Das jedenfalls konstatierte der Unternehmer kurz nachdem der Streaming-Dienst seinen ersten Abonnenten-Einbruch seit zehn Jahren hatte bekanntgeben müssen und der Aktienkurs eingebrochen war.

Eine aktuelle Umfrage bestätigt Musks These: 35 Prozent der Befragten gaben an, die woke Ausrichtung von Netflix sei falsch.

Lediglich 30 Prozent halten die überkorrekte Stossrichtung für richtig, wie die Erhebung im Auftrag der Wirtschaftswoche ergab. «Weitere 35 Prozent sind unentschieden – was dafür spricht, dass ihnen das Wokeness-Thema relativ egal sein dürfte.»

Noch eindrücklicher ist die Haltung der Zuschauer bei der Frage, was einen guten Anbieter ausmacht: Für lediglich 3 Prozent spielt die Hautfarbe, die Sexualität der Darsteller oder die Diversität der Programme eine wichtige Rolle.

Die Mehrheit achtet auf banale Dinge: Preis, Aktualität oder ein reichhaltiges Angebot an Klassikern.

Zahlreiche Nutzer witzeln, Musk solle den gleichen Schritt wie bei Twitter gehen und Netflix übernehmen. Nicht nur den Zuschauern, sondern auch den Aktionären dürfte diese Fantasie gefallen.

Doch mit dem Kauf allein wäre der Kulturkampf nicht gewonnen: Denn Netflix und Twitter sind ausgerechnet die beiden Unternehmen, deren Mitarbeiter besonders linksliberal eingestellt sind.

99,6 Prozent der Parteispenden von Netflix-Mitarbeitern ging bei den Midterm-Wahlen 2018 an die Demokraten, bei Twitter waren es 98,7 Prozent.

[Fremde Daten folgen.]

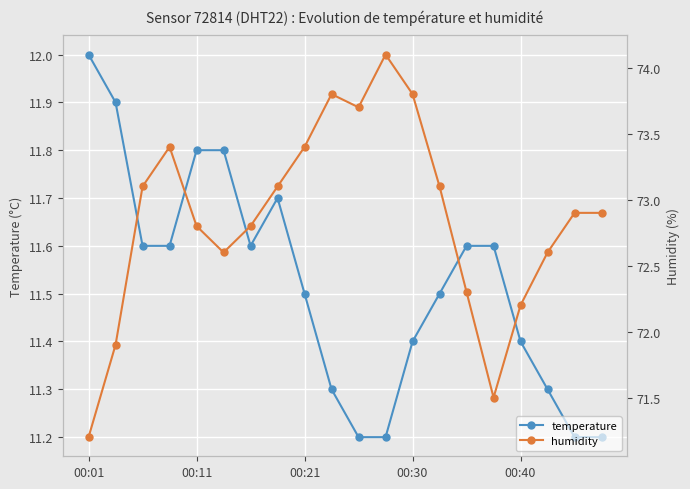

True or false: temperature has more than 1 points higher than both neighbors.

False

Der einfachste Schritt für Netflix wäre, das zu tun, was Unternehmen am besten können: die Wünsche der Kunden erfüllen – und die Nachfrage nach einer dunkelhäutigen englischen Queen in historischen Serien («Bridgerton») oder Männern, die schwanger werden können («Kentaros Schwangerschaft»), ist nun mal beschränkt, wie die Umfrage beweist.

Und andernfalls bleibt nur zu sagen: Go on, Elon, and buy Netflix!